Instructions to follow: Translate this sentence from the article on the Seventh Circuit's Act 10 ruling into Spanish: "The United States Court of Appeals for the Seventh Circuit has ruled that 2011 Wisconsin Act 10 is constitutional in an opinion released on Friday, January 18, 2013."

By D&K’s Labor & Employment Team
The United States Court of Appeals for the Seventh Circuit has ruled that 2011 Wisconsin Act 10 is constitutional in an opinion released on Friday, January 18, 2013.
The Seventh Circuit’s decision reviewed a decision that had been issued by the United States District Court for the Western District of Wisconsin in the spring of 2012. The District Court had concluded that the majority of Act 10 was constitutional, but also found that those portions of Act 10 that required general municipal employees’ representatives to face annual recertification elections and that banned union dues deduction were unconstitutional. The Seventh Circuit concluded that even these two portions of the law were constitutional, and reversed the District Court’s decision on those portions of its earlier ruling. The Seventh Circuit also denied the unions’ cross appeal, which challenged provisions of Act 10 that limited general municipal employees’ collective bargaining rights as unconstitutional.
What Did The Court Actually Say About Act 10 And The U.S. Constitution?
Limits on Collective Bargaining
The Seventh Circuit began its analysis of Act 10’s collective bargaining limitations and recertification elections requirement by reviewing the standards that the Court would use to evaluate the unions’ claims that the distinctions made under the Act between public safety and general employee groups violate the Equal Protection Clause of the U.S. Constitution. The Court noted that laws only need to have a rational basis to survive an equal protection challenge, and explained that courts cannot decide whether a law has a rational basis by considering the statements of individual legislators or other proof of what may have really motivated lawmakers. Instead, according to the Court, laws must be upheld if there is a “rational relationship between the disparity of treatment and some legitimate governmental purpose,” whether that purpose actually represents the “legislature’s motive” or not.
The Seventh Circuit then considered whether restricting general municipal employee bargaining to “total base wages,” while leaving public safety employees free to bargain about wages, hours, and conditions of employment (with certain exceptions), violates the equal protection clause of the constitution. The Court reasoned that the state could rationally conclude that it could not risk labor unrest and potential work stoppages by public safety employees that might accompany the passage of Act 10. Based on this compelling state interest, the Court held that the state could distinguish between general municipal and public safety employees for purposes of defining their bargaining rights.

Raw records:
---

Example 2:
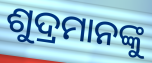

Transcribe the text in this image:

ଶୁଦ୍ରମାନଙ୍କୁ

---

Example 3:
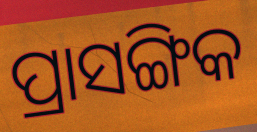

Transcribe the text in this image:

ପ୍ରାସଙ୍ଗିକ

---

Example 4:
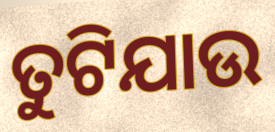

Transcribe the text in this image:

ତୁଟିଯାଉ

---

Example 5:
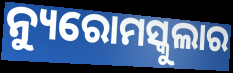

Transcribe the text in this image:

ନ୍ୟୁରୋମସ୍କୁଲାର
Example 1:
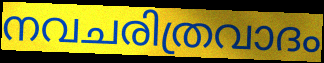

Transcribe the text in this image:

നവചരിത്രവാദം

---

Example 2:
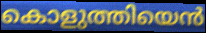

Expected answer: La Corte de Apelaciones de los Estados Unidos para el Séptimo Circuito ha dictaminado que la Ley 10 de Wisconsin de 2011 es constitucional en una opinión emitida el viernes 18 de enero de 2013.